Please restate, word for word, the lines below that begin at the one with "деформируются и остаются безупречными." and end at the one with "Tel.: +49 (361) 4283-333". Leave out all other lines.

Recorded data
......

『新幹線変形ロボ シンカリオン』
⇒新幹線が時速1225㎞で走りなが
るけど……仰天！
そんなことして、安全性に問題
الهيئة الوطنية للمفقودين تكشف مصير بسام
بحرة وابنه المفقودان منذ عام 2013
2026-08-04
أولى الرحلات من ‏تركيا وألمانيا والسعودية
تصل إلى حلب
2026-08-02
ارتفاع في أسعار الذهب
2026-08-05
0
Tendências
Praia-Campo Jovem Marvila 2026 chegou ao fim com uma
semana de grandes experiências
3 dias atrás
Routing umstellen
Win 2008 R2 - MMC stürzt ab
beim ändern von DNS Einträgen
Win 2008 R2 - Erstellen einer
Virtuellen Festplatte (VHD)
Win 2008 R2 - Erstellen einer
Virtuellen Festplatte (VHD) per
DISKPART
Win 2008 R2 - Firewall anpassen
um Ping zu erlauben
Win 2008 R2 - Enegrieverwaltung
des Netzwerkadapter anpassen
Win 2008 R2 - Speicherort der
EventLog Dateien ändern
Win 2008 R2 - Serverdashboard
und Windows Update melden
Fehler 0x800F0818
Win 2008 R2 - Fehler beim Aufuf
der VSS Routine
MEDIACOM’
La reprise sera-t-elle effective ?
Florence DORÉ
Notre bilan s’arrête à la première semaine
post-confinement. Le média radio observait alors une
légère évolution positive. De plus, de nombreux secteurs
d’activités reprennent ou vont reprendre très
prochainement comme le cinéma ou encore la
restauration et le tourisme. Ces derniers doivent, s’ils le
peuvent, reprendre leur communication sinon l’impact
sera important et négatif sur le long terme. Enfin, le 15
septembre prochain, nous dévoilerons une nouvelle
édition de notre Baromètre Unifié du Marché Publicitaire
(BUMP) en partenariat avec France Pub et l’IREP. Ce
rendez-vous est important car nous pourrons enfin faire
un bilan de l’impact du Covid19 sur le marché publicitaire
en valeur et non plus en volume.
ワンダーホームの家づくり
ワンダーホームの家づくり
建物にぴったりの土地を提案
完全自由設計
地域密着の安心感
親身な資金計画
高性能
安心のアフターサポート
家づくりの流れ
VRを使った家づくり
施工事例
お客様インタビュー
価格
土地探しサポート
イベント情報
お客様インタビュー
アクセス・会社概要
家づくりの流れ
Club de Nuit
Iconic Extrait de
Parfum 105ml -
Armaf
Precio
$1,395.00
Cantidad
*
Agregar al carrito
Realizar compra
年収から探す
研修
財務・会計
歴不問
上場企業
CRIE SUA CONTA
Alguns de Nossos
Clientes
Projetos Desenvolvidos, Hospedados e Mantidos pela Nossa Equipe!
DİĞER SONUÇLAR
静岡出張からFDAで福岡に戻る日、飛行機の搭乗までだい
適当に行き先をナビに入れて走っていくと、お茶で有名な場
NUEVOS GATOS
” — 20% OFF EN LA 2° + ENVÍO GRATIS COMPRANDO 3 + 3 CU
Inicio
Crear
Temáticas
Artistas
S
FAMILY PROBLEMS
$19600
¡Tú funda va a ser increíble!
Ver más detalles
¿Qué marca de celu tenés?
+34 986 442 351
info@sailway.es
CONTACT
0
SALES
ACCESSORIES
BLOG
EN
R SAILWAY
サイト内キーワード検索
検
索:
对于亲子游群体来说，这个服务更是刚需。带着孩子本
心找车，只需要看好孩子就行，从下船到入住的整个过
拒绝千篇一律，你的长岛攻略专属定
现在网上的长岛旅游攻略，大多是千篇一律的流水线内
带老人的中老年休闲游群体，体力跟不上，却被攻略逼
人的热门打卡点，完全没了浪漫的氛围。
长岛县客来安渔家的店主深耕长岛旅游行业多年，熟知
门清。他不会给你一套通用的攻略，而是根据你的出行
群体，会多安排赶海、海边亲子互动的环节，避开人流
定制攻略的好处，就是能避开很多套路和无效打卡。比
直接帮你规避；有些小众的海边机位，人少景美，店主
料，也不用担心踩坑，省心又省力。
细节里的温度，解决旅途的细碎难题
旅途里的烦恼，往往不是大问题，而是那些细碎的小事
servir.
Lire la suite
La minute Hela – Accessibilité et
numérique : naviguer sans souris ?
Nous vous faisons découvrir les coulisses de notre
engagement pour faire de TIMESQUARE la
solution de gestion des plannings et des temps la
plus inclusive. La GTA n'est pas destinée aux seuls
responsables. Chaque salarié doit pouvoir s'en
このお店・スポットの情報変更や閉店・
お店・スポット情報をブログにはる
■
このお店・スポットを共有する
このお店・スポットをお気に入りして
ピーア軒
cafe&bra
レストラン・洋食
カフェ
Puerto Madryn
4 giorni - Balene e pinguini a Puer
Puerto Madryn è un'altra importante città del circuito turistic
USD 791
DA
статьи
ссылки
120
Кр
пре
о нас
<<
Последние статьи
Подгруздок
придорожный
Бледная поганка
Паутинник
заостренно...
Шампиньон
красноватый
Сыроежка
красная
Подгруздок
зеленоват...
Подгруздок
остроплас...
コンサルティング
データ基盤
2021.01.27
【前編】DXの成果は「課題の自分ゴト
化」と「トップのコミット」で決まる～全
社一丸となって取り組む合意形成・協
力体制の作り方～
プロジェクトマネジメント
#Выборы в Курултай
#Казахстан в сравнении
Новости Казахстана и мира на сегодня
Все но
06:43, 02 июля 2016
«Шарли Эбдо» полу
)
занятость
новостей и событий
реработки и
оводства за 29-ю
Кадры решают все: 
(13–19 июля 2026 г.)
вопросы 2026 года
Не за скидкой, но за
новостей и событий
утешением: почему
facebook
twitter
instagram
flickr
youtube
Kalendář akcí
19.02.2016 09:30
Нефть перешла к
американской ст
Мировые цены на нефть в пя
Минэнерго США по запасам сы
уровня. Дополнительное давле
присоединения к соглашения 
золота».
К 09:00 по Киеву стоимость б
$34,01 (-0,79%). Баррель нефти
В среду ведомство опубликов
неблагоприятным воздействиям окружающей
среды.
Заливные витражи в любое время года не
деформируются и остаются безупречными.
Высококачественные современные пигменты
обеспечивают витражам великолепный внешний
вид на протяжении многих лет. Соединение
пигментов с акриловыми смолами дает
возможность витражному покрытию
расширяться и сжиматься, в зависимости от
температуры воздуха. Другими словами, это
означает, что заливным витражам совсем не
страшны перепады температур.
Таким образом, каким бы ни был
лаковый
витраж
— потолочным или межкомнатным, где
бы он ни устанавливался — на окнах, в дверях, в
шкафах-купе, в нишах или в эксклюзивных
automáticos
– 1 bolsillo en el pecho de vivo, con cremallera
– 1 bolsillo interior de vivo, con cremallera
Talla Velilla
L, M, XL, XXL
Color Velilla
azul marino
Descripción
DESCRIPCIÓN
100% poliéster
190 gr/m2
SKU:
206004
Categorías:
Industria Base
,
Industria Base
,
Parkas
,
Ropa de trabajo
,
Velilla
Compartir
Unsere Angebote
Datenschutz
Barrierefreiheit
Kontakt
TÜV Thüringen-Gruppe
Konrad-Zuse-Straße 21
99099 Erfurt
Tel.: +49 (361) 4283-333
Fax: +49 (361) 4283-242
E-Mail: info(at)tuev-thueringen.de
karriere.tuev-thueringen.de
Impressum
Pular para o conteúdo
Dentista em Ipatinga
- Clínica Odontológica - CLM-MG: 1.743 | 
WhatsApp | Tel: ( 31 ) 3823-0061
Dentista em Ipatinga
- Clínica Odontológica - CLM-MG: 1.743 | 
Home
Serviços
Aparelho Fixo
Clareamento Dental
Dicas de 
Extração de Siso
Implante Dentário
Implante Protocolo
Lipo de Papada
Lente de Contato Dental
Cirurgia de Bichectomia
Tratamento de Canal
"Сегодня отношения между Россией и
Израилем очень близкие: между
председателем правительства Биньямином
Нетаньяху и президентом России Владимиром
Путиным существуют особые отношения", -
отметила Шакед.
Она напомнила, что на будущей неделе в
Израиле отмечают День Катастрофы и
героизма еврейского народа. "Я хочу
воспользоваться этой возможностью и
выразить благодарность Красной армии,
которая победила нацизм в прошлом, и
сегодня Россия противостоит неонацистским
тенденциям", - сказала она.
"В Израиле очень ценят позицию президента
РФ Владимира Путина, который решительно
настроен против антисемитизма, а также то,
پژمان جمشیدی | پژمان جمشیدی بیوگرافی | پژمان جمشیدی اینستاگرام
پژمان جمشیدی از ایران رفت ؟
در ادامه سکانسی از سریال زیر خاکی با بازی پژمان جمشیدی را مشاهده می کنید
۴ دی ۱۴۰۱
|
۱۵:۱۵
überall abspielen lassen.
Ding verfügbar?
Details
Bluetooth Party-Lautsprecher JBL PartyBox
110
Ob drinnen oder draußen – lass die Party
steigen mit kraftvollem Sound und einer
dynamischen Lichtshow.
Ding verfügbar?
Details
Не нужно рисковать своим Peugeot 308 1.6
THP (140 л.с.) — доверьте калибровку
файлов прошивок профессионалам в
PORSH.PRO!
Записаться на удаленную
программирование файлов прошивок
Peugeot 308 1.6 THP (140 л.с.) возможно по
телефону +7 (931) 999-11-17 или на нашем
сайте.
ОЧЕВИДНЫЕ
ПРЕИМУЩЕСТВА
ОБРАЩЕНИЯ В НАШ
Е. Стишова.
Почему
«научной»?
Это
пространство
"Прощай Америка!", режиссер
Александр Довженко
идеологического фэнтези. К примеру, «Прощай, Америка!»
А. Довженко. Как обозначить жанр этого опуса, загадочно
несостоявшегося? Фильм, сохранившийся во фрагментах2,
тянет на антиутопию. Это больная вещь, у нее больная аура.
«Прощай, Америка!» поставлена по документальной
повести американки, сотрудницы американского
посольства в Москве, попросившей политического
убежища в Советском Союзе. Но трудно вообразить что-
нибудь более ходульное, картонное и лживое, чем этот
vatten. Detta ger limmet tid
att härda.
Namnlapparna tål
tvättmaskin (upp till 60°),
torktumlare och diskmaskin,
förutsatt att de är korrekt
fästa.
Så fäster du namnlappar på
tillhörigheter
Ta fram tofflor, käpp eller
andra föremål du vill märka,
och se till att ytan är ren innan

......

WRITTEN RESPONSE:
деформируются и остаются безупречными.
Высококачественные современные пигменты
обеспечивают витражам великолепный внешний
вид на протяжении многих лет. Соединение
пигментов с акриловыми смолами дает
возможность витражному покрытию
расширяться и сжиматься, в зависимости от
температуры воздуха. Другими словами, это
означает, что заливным витражам совсем не
страшны перепады температур.
Таким образом, каким бы ни был
лаковый
витраж
— потолочным или межкомнатным, где
бы он ни устанавливался — на окнах, в дверях, в
шкафах-купе, в нишах или в эксклюзивных
automáticos
– 1 bolsillo en el pecho de vivo, con cremallera
– 1 bolsillo interior de vivo, con cremallera
Talla Velilla
L, M, XL, XXL
Color Velilla
azul marino
Descripción
DESCRIPCIÓN
100% poliéster
190 gr/m2
SKU:
206004
Categorías:
Industria Base
,
Industria Base
,
Parkas
,
Ropa de trabajo
,
Velilla
Compartir
Unsere Angebote
Datenschutz
Barrierefreiheit
Kontakt
TÜV Thüringen-Gruppe
Konrad-Zuse-Straße 21
99099 Erfurt
Tel.: +49 (361) 4283-333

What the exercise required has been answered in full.